Using Laura Zinke’s “colors of carbon” as his frame, Anderson’s closing chapters examine, in turn, green carbon (the land); blue carbon (ocean and coasts); black carbon (engineered solutions). In each he summarizes the basic challenges and opportunities for driving the world toward more favorable carbon budgets. He borrows from the “existence theorem” language and approach of mathematicians – instead of limiting himself to actual solutions (a very small set), he looks at the much larger body of successful work by individuals and/or corporate or government or NGO entities already underway that need only be successfully scaled up.

This brings readers to his chapter on gold carbon (a hue not covered by the Zinke paper). Here Anderson focuses on innovation of a different sort – he lifts the veil and offers examples of the innovative thinking underway worldwide on the part of financiers, venture capitalists, and clever entrepreneurs designing business models to incentivize, sustain, and scale up work in this space.

So…the title’s promise is fulfilled. The book doesn’t present a polished picture of the path to climate stabilization so much as a rough outline of basic features.

Content/approach. There’s much to like here. The basic issues are captured, but without unnecessary refinements or overmuch detail. And that level of detail is consistent throughout. What’s more, he makes his message clear, without flogging the readers with it.  Perhaps the material on gold carbon is the best example of this. He stresses the need for massive investment. Then, instead of being prescriptive, saying “and this is the way that has to happen,” he simply starts telling stories -stories of individuals and startups and venture capitalists who see a specific piece of the puzzle and say “there’s a profit-making investment opportunity here.” Each story is in itself a little bit inspiring (per the book’s title), but what’s really inspiring is the aggregate of these interviews and cases. Readers will conclude something like “I don’t know whether this exhausts the stories out there, or whether these are only the tip of the iceberg – but it sure feels like the latter, like he’s just scratching the surface of tons and tons of diverse innovation, spanning the full range of actions where innovation is needed.” And that’s what’s inspiring about the stories, that’s what gets us to his premise that “we’ve got this.” It’s less about accomplished fact than it is about emergent possibilities.

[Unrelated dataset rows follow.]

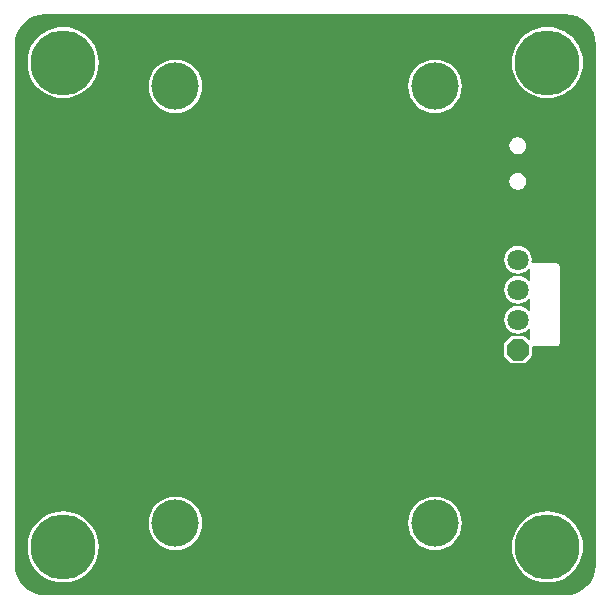
<source format=gbl>
G04 Layer_Physical_Order=2*
G04 Layer_Color=16711680*
%FSLAX44Y44*%
%MOMM*%
G71*
G01*
G75*
%ADD15P,1.9483X8X112.5*%
%ADD16C,1.8000*%
%ADD17C,4.0000*%
%ADD18C,5.5000*%
G36*
X475109Y495686D02*
X480022Y494196D01*
X484550Y491776D01*
X488518Y488519D01*
X491776Y484550D01*
X494196Y480022D01*
X495686Y475109D01*
X496165Y470248D01*
X496115Y470000D01*
X496115Y30000D01*
X496165Y29752D01*
X495686Y24891D01*
X494196Y19978D01*
X491776Y15450D01*
X488518Y11482D01*
X484550Y8225D01*
X480022Y5804D01*
X475109Y4314D01*
X471250Y3934D01*
X470000Y3885D01*
X470000Y3885D01*
X468730Y3885D01*
X31269Y3885D01*
X30000Y3885D01*
X28750Y3934D01*
X24891Y4314D01*
X19978Y5804D01*
X15450Y8225D01*
X11481Y11482D01*
X8225Y15450D01*
X5804Y19978D01*
X4314Y24891D01*
X3934Y28751D01*
X3885Y30000D01*
X3885Y30000D01*
X3885Y31252D01*
X3885Y470000D01*
X3835Y470248D01*
X4314Y475109D01*
X5804Y480022D01*
X8225Y484550D01*
X11481Y488519D01*
X15450Y491776D01*
X19978Y494196D01*
X24891Y495686D01*
X29752Y496165D01*
X30000Y496115D01*
X470000Y496115D01*
X470248Y496165D01*
X475109Y495686D01*
D02*
G37*
%LPC*%
G36*
X360000Y87649D02*
X355581Y87214D01*
X351333Y85925D01*
X347417Y83832D01*
X343985Y81015D01*
X341168Y77583D01*
X339075Y73667D01*
X337786Y69419D01*
X337351Y65000D01*
X337786Y60581D01*
X339075Y56333D01*
X341168Y52417D01*
X343985Y48985D01*
X347417Y46168D01*
X351333Y44075D01*
X355581Y42786D01*
X360000Y42351D01*
X364419Y42786D01*
X368667Y44075D01*
X372583Y46168D01*
X376015Y48985D01*
X378832Y52417D01*
X380925Y56333D01*
X382214Y60581D01*
X382649Y65000D01*
X382214Y69419D01*
X380925Y73667D01*
X378832Y77583D01*
X376015Y81015D01*
X372583Y83832D01*
X368667Y85925D01*
X364419Y87214D01*
X360000Y87649D01*
D02*
G37*
G36*
X430000Y299740D02*
X426987Y299343D01*
X424180Y298180D01*
X421770Y296330D01*
X419920Y293920D01*
X418757Y291112D01*
X418360Y288100D01*
X418757Y285088D01*
X419920Y282280D01*
X421770Y279870D01*
X424180Y278020D01*
X426987Y276857D01*
X430000Y276460D01*
X433013Y276857D01*
X435820Y278020D01*
X438230Y279870D01*
X438940Y280795D01*
X440210Y280364D01*
Y270436D01*
X438940Y270005D01*
X438230Y270930D01*
X435820Y272780D01*
X433013Y273943D01*
X430000Y274340D01*
X426987Y273943D01*
X424180Y272780D01*
X421770Y270930D01*
X419920Y268520D01*
X418757Y265713D01*
X418360Y262700D01*
X418757Y259688D01*
X419920Y256880D01*
X421770Y254470D01*
X424180Y252620D01*
X426987Y251457D01*
X430000Y251061D01*
X433013Y251457D01*
X435820Y252620D01*
X438230Y254470D01*
X438940Y255395D01*
X440210Y254963D01*
Y245037D01*
X438940Y244605D01*
X438230Y245530D01*
X435820Y247380D01*
X433013Y248543D01*
X430000Y248940D01*
X426987Y248543D01*
X424180Y247380D01*
X421770Y245530D01*
X419920Y243120D01*
X418757Y240312D01*
X418360Y237300D01*
X418757Y234287D01*
X419920Y231480D01*
X421770Y229070D01*
X424180Y227220D01*
X426987Y226057D01*
X430000Y225660D01*
X433013Y226057D01*
X435820Y227220D01*
X438230Y229070D01*
X438940Y229995D01*
X440210Y229564D01*
Y220512D01*
X439037Y220026D01*
X436331Y222731D01*
X435491Y223293D01*
X434500Y223490D01*
X425500D01*
X424509Y223293D01*
X423669Y222731D01*
X419169Y218231D01*
X418607Y217391D01*
X418410Y216400D01*
Y207400D01*
X418607Y206409D01*
X419169Y205569D01*
X423669Y201069D01*
X424509Y200507D01*
X425500Y200310D01*
X434500D01*
X435491Y200507D01*
X436331Y201069D01*
X440831Y205569D01*
X441393Y206409D01*
X441590Y207400D01*
Y213856D01*
X442800Y214910D01*
X462800D01*
X463791Y215107D01*
X464631Y215669D01*
X465193Y216509D01*
X465390Y217500D01*
Y282500D01*
X465193Y283491D01*
X464631Y284331D01*
X463791Y284893D01*
X462800Y285090D01*
X442800D01*
X442517Y285033D01*
X441364Y286006D01*
X441640Y288100D01*
X441243Y291112D01*
X440080Y293920D01*
X438230Y296330D01*
X435820Y298180D01*
X433013Y299343D01*
X430000Y299740D01*
D02*
G37*
G36*
X140000Y87649D02*
X135581Y87214D01*
X131333Y85925D01*
X127417Y83832D01*
X123985Y81015D01*
X121168Y77583D01*
X119075Y73667D01*
X117786Y69419D01*
X117351Y65000D01*
X117786Y60581D01*
X119075Y56333D01*
X121168Y52417D01*
X123985Y48985D01*
X127417Y46168D01*
X131333Y44075D01*
X135581Y42786D01*
X140000Y42351D01*
X144419Y42786D01*
X148667Y44075D01*
X152583Y46168D01*
X156015Y48985D01*
X158832Y52417D01*
X160925Y56333D01*
X162214Y60581D01*
X162649Y65000D01*
X162214Y69419D01*
X160925Y73667D01*
X158832Y77583D01*
X156015Y81015D01*
X152583Y83832D01*
X148667Y85925D01*
X144419Y87214D01*
X140000Y87649D01*
D02*
G37*
G36*
X45000Y75133D02*
X40286Y74762D01*
X35688Y73658D01*
X31320Y71849D01*
X27288Y69378D01*
X23693Y66307D01*
X20622Y62712D01*
X18151Y58680D01*
X16342Y54312D01*
X15238Y49714D01*
X14867Y45000D01*
X15238Y40286D01*
X16342Y35689D01*
X18151Y31320D01*
X20622Y27288D01*
X23693Y23693D01*
X27288Y20622D01*
X31320Y18152D01*
X35688Y16342D01*
X40286Y15238D01*
X45000Y14867D01*
X49714Y15238D01*
X54311Y16342D01*
X58680Y18152D01*
X62712Y20622D01*
X66307Y23693D01*
X69378Y27288D01*
X71849Y31320D01*
X73658Y35689D01*
X74762Y40286D01*
X75133Y45000D01*
X74762Y49714D01*
X73658Y54312D01*
X71849Y58680D01*
X69378Y62712D01*
X66307Y66307D01*
X62712Y69378D01*
X58680Y71849D01*
X54311Y73658D01*
X49714Y74762D01*
X45000Y75133D01*
D02*
G37*
G36*
X455000D02*
X450286Y74762D01*
X445688Y73658D01*
X441320Y71849D01*
X437288Y69378D01*
X433693Y66307D01*
X430622Y62712D01*
X428151Y58680D01*
X426342Y54312D01*
X425238Y49714D01*
X424867Y45000D01*
X425238Y40286D01*
X426342Y35689D01*
X428151Y31320D01*
X430622Y27288D01*
X433693Y23693D01*
X437288Y20622D01*
X441320Y18152D01*
X445688Y16342D01*
X450286Y15238D01*
X455000Y14867D01*
X459714Y15238D01*
X464312Y16342D01*
X468680Y18152D01*
X472712Y20622D01*
X476307Y23693D01*
X479378Y27288D01*
X481849Y31320D01*
X483658Y35689D01*
X484762Y40286D01*
X485133Y45000D01*
X484762Y49714D01*
X483658Y54312D01*
X481849Y58680D01*
X479378Y62712D01*
X476307Y66307D01*
X472712Y69378D01*
X468680Y71849D01*
X464312Y73658D01*
X459714Y74762D01*
X455000Y75133D01*
D02*
G37*
G36*
X430505Y361733D02*
X429495D01*
X427739Y361384D01*
X426805Y360997D01*
X425317Y360003D01*
X425317Y360003D01*
X424602Y359288D01*
X424602Y359288D01*
X423608Y357800D01*
X423221Y356866D01*
X422872Y355110D01*
Y354855D01*
X422822Y354605D01*
X422872Y354355D01*
Y354100D01*
X423221Y352344D01*
X423608Y351411D01*
X424602Y349922D01*
X424602Y349922D01*
X425317Y349208D01*
X425317Y349208D01*
X426805Y348213D01*
X427739Y347826D01*
X429495Y347477D01*
X430505D01*
X432261Y347826D01*
X433195Y348213D01*
X434683Y349208D01*
X434683Y349208D01*
X435398Y349922D01*
X435398Y349922D01*
X436392Y351411D01*
X436779Y352344D01*
X437128Y354100D01*
Y354355D01*
X437178Y354605D01*
X437128Y354855D01*
Y355110D01*
X436779Y356866D01*
X436392Y357800D01*
X435398Y359288D01*
X435398Y359288D01*
X434683Y360003D01*
X434683Y360003D01*
X433195Y360997D01*
X432261Y361384D01*
X430505Y361733D01*
D02*
G37*
G36*
X45000Y485133D02*
X40286Y484762D01*
X35688Y483658D01*
X31320Y481849D01*
X27288Y479378D01*
X23693Y476307D01*
X20622Y472712D01*
X18151Y468680D01*
X16342Y464312D01*
X15238Y459714D01*
X14867Y455000D01*
X15238Y450286D01*
X16342Y445689D01*
X18151Y441320D01*
X20622Y437288D01*
X23693Y433693D01*
X27288Y430622D01*
X31320Y428152D01*
X35688Y426342D01*
X40286Y425238D01*
X45000Y424867D01*
X49714Y425238D01*
X54311Y426342D01*
X58680Y428152D01*
X62712Y430622D01*
X66307Y433693D01*
X69378Y437288D01*
X71849Y441320D01*
X73658Y445689D01*
X74762Y450286D01*
X75133Y455000D01*
X74762Y459714D01*
X73658Y464312D01*
X71849Y468680D01*
X69378Y472712D01*
X66307Y476307D01*
X62712Y479378D01*
X58680Y481849D01*
X54311Y483658D01*
X49714Y484762D01*
X45000Y485133D01*
D02*
G37*
G36*
X455000D02*
X450286Y484762D01*
X445688Y483658D01*
X441320Y481849D01*
X437288Y479378D01*
X433693Y476307D01*
X430622Y472712D01*
X428151Y468680D01*
X426342Y464312D01*
X425238Y459714D01*
X424867Y455000D01*
X425238Y450286D01*
X426342Y445689D01*
X428151Y441320D01*
X430622Y437288D01*
X433693Y433693D01*
X437288Y430622D01*
X441320Y428152D01*
X445688Y426342D01*
X450286Y425238D01*
X455000Y424867D01*
X459714Y425238D01*
X464312Y426342D01*
X468680Y428152D01*
X472712Y430622D01*
X476307Y433693D01*
X479378Y437288D01*
X481849Y441320D01*
X483658Y445689D01*
X484762Y450286D01*
X485133Y455000D01*
X484762Y459714D01*
X483658Y464312D01*
X481849Y468680D01*
X479378Y472712D01*
X476307Y476307D01*
X472712Y479378D01*
X468680Y481849D01*
X464312Y483658D01*
X459714Y484762D01*
X455000Y485133D01*
D02*
G37*
G36*
X360000Y457649D02*
X355581Y457214D01*
X351333Y455925D01*
X347417Y453832D01*
X343985Y451015D01*
X341168Y447583D01*
X339075Y443667D01*
X337786Y439419D01*
X337351Y435000D01*
X337786Y430581D01*
X339075Y426333D01*
X341168Y422417D01*
X343985Y418985D01*
X347417Y416168D01*
X351333Y414075D01*
X355581Y412786D01*
X360000Y412351D01*
X364419Y412786D01*
X368667Y414075D01*
X372583Y416168D01*
X376015Y418985D01*
X378832Y422417D01*
X380925Y426333D01*
X382214Y430581D01*
X382649Y435000D01*
X382214Y439419D01*
X380925Y443667D01*
X378832Y447583D01*
X376015Y451015D01*
X372583Y453832D01*
X368667Y455925D01*
X364419Y457214D01*
X360000Y457649D01*
D02*
G37*
G36*
X430505Y391733D02*
X429495D01*
X427739Y391384D01*
X426805Y390997D01*
X425317Y390003D01*
X425317Y390003D01*
X424602Y389288D01*
X424602Y389288D01*
X423608Y387800D01*
X423221Y386866D01*
X422872Y385110D01*
Y384855D01*
X422822Y384605D01*
X422872Y384355D01*
Y384100D01*
X423221Y382344D01*
X423608Y381411D01*
X424602Y379922D01*
X424602Y379922D01*
X425317Y379208D01*
X425317Y379207D01*
X426805Y378213D01*
X427739Y377826D01*
X429495Y377477D01*
X430505D01*
X432261Y377826D01*
X433195Y378213D01*
X434683Y379207D01*
X434683Y379208D01*
X435398Y379922D01*
X435398Y379922D01*
X436392Y381411D01*
X436779Y382344D01*
X437128Y384100D01*
Y384355D01*
X437178Y384605D01*
X437128Y384855D01*
Y385110D01*
X436779Y386866D01*
X436392Y387800D01*
X435398Y389288D01*
X435398Y389288D01*
X434683Y390003D01*
X434683Y390003D01*
X433195Y390997D01*
X432261Y391384D01*
X430505Y391733D01*
D02*
G37*
G36*
X140000Y457649D02*
X135581Y457214D01*
X131333Y455925D01*
X127417Y453832D01*
X123985Y451015D01*
X121168Y447583D01*
X119075Y443667D01*
X117786Y439419D01*
X117351Y435000D01*
X117786Y430581D01*
X119075Y426333D01*
X121168Y422417D01*
X123985Y418985D01*
X127417Y416168D01*
X131333Y414075D01*
X135581Y412786D01*
X140000Y412351D01*
X144419Y412786D01*
X148667Y414075D01*
X152583Y416168D01*
X156015Y418985D01*
X158832Y422417D01*
X160925Y426333D01*
X162214Y430581D01*
X162649Y435000D01*
X162214Y439419D01*
X160925Y443667D01*
X158832Y447583D01*
X156015Y451015D01*
X152583Y453832D01*
X148667Y455925D01*
X144419Y457214D01*
X140000Y457649D01*
D02*
G37*
%LPD*%
D15*
X430000Y211900D02*
D03*
D16*
Y237300D02*
D03*
Y262700D02*
D03*
Y288100D02*
D03*
D17*
X360000Y65000D02*
D03*
X140000D02*
D03*
X360000Y435000D02*
D03*
X140000D02*
D03*
D18*
X45000Y455000D02*
D03*
X455000D02*
D03*
X45000Y45000D02*
D03*
X455000D02*
D03*
M02*

</source>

Writing style. Here the book is stellar. The language is crisp and clean – the vocabulary and minimal use of jargon make the main ideas accessible to readers from a broad range of perspectives – those in the weather and climate enterprise, their customers, lay people across the board, and even the author’s children, who loom large in his motivation for the book. Emphasis on interviews (all the mini-narratives making up the larger message) keep readers engaged. The writing flows; the book is a page-turner. The weekend’s coming up. You can buy the Kindle version and read it through before returning to work on Monday.

The conclusion? This book is way-more-than-simply-good-enough to repay your investment in it. Buy it, and follow through and actually read it, and you’ll be reminded that climate change is a big problem but not an intractable one. You’ll return to your current work within the Weather and Climate Enterprise with renewed hope and sense of purpose. Perhaps you’ll be inspired to drop what you’re doing to build your own startup. Whatever your path, you’re on your way to becoming heroes of this story as it unfolds.